** Exercise inputs **

· · · · ·

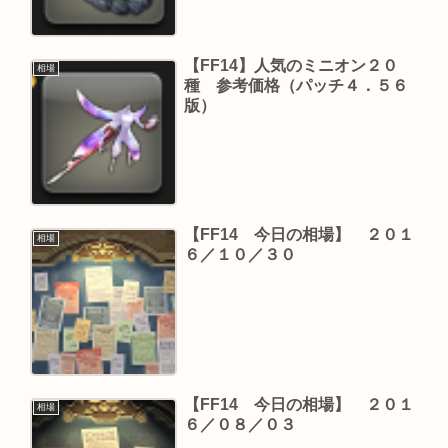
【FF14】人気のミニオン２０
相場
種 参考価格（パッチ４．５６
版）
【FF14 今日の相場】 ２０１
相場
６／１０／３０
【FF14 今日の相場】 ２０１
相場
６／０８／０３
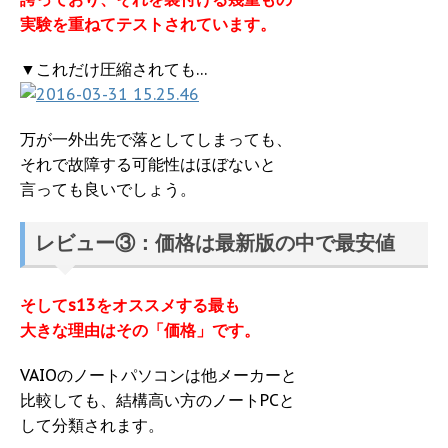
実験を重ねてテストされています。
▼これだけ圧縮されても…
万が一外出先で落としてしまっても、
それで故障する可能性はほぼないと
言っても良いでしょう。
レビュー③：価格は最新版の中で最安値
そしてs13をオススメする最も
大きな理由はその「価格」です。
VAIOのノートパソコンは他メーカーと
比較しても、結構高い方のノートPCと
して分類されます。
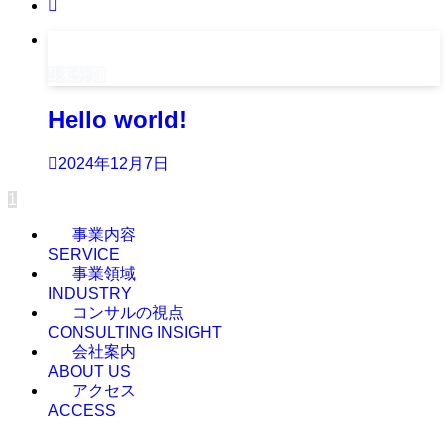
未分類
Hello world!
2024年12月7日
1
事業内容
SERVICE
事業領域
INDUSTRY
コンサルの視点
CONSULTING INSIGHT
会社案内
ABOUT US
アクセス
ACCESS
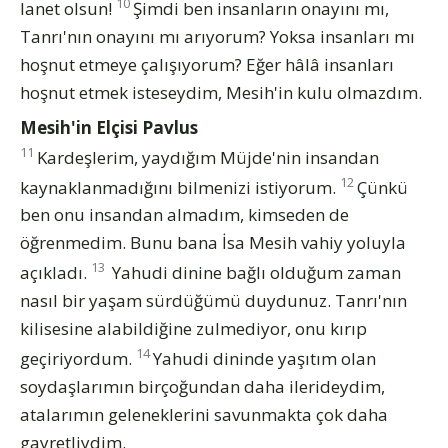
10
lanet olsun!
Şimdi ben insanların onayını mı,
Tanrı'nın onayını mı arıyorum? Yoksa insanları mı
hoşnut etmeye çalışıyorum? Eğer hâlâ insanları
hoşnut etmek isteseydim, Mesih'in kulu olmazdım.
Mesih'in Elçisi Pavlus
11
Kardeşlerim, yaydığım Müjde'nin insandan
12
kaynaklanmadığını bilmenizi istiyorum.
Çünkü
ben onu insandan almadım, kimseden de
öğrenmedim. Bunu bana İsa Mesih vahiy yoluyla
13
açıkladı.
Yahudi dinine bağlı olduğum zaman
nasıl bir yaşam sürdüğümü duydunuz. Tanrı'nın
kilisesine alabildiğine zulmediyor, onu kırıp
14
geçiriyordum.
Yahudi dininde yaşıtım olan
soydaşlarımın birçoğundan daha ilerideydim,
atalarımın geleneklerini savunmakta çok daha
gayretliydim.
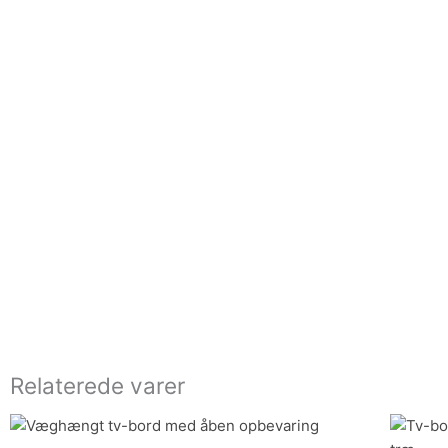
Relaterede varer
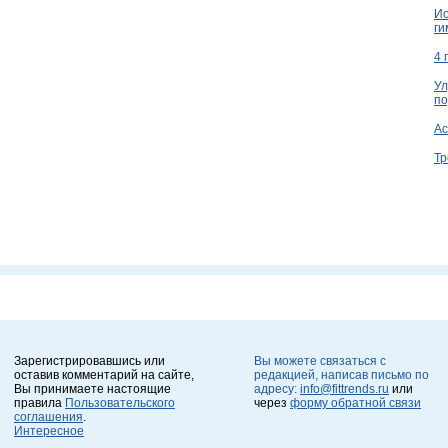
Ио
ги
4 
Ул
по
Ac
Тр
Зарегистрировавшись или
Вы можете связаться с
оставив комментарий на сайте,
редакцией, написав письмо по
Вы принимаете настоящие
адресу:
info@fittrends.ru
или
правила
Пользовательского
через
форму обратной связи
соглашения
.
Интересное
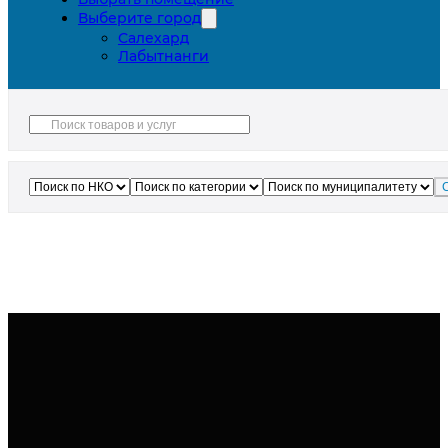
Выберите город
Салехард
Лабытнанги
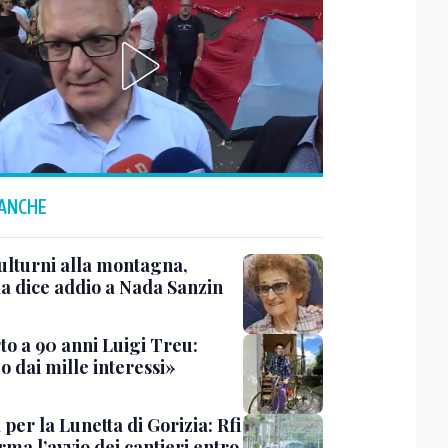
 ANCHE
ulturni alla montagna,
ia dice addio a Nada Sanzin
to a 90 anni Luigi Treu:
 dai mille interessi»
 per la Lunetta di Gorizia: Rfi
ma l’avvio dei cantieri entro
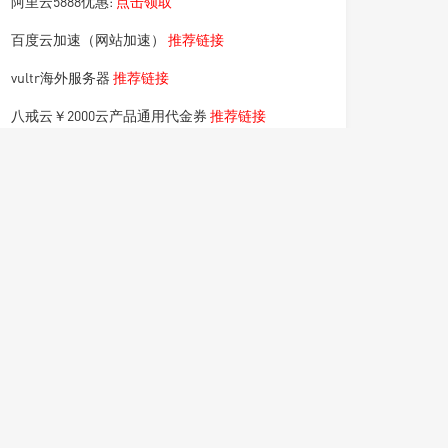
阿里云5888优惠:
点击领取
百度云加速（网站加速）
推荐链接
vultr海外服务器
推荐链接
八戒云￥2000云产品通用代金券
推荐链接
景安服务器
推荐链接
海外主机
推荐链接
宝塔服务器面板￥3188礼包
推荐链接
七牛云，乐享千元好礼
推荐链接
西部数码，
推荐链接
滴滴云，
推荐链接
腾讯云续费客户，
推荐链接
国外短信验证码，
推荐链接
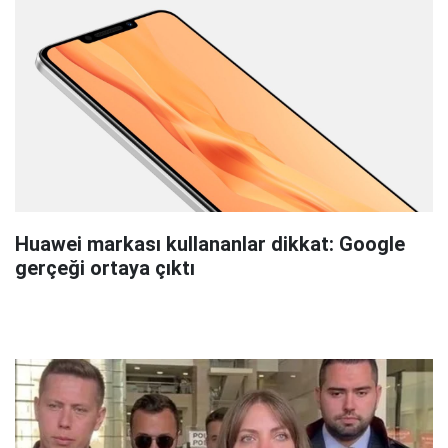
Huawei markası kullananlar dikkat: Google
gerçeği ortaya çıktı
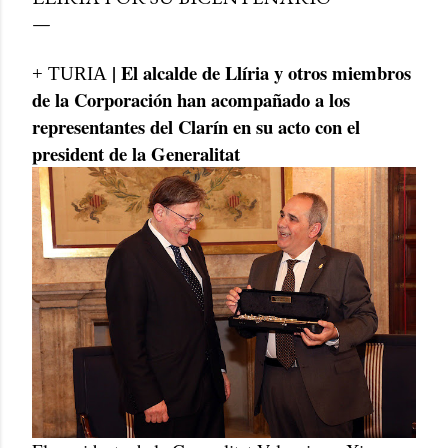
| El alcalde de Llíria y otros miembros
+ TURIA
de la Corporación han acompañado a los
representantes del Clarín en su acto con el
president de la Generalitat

· · · · ·

** About this task **
Set out every line of the material above as a single numbered list, omitting blank lines and leaving out the pictures.

** Task answer **
1. 【FF14】人気のミニオン２０
2. 相場
3. 種 参考価格（パッチ４．５６
4. 版）
5. 【FF14 今日の相場】 ２０１
6. 相場
7. ６／１０／３０
8. 【FF14 今日の相場】 ２０１
9. 相場
10. ６／０８／０３
11. 実験を重ねてテストされています。
12. ▼これだけ圧縮されても…
13. 万が一外出先で落としてしまっても、
14. それで故障する可能性はほぼないと
15. 言っても良いでしょう。
16. レビュー③：価格は最新版の中で最安値
17. そしてs13をオススメする最も
18. 大きな理由はその「価格」です。
19. VAIOのノートパソコンは他メーカーと
20. 比較しても、結構高い方のノートPCと
21. して分類されます。
22. 未分類
23. Hello world!
24. 2024年12月7日
25. 1
26. 事業内容
27. SERVICE
28. 事業領域
29. INDUSTRY
30. コンサルの視点
31. CONSULTING INSIGHT
32. 会社案内
33. ABOUT US
34. アクセス
35. ACCESS
36. 10
37. lanet olsun!
38. Şimdi ben insanların onayını mı,
39. Tanrı'nın onayını mı arıyorum? Yoksa insanları mı
40. hoşnut etmeye çalışıyorum? Eğer hâlâ insanları
41. hoşnut etmek isteseydim, Mesih'in kulu olmazdım.
42. Mesih'in Elçisi Pavlus
43. 11
44. Kardeşlerim, yaydığım Müjde'nin insandan
45. 12
46. kaynaklanmadığını bilmenizi istiyorum.
47. Çünkü
48. ben onu insandan almadım, kimseden de
49. öğrenmedim. Bunu bana İsa Mesih vahiy yoluyla
50. 13
51. açıkladı.
52. Yahudi dinine bağlı olduğum zaman
53. nasıl bir yaşam sürdüğümü duydunuz. Tanrı'nın
54. kilisesine alabildiğine zulmediyor, onu kırıp
55. 14
56. geçiriyordum.
57. Yahudi dininde yaşıtım olan
58. soydaşlarımın birçoğundan daha ilerideydim,
59. atalarımın geleneklerini savunmakta çok daha
60. gayretliydim.
61. Relaterede varer
62. Ио
63. ги
64. 4 
65. Ул
66. по
67. Ac
68. Тр
69. Зарегистрировавшись или
70. Вы можете связаться с
71. оставив комментарий на сайте,
72. редакцией, написав письмо по
73. Вы принимаете настоящие
74. адресу:
75. info@fittrends.ru
76. или
77. правила
78. Пользовательского
79. через
80. форму обратной связи
81. соглашения
82. .
83. Интересное
84. Выберите город
85. Салехард
86. Лабытнанги
87.  ANCHE
88. ulturni alla montagna,
89. ia dice addio a Nada Sanzin
90. to a 90 anni Luigi Treu:
91.  dai mille interessi»
92.  per la Lunetta di Gorizia: Rfi
93. ma l’avvio dei cantieri entro
94. 阿里云5888优惠:
95. 点击领取
96. 百度云加速（网站加速）
97. 推荐链接
98. vultr海外服务器
99. 推荐链接
100. 八戒云￥2000云产品通用代金券
101. 推荐链接
102. 景安服务器
103. 推荐链接
104. 海外主机
105. 推荐链接
106. 宝塔服务器面板￥3188礼包
107. 推荐链接
108. 七牛云，乐享千元好礼
109. 推荐链接
110. 西部数码，
111. 推荐链接
112. 滴滴云，
113. 推荐链接
114. 腾讯云续费客户，
115. 推荐链接
116. 国外短信验证码，
117. 推荐链接
118. Huawei markası kullananlar dikkat: Google
119. gerçeği ortaya çıktı
120. | El alcalde de Llíria y otros miembros
121. + TURIA
122. de la Corporación han acompañado a los
123. representantes del Clarín en su acto con el
124. president de la Generalitat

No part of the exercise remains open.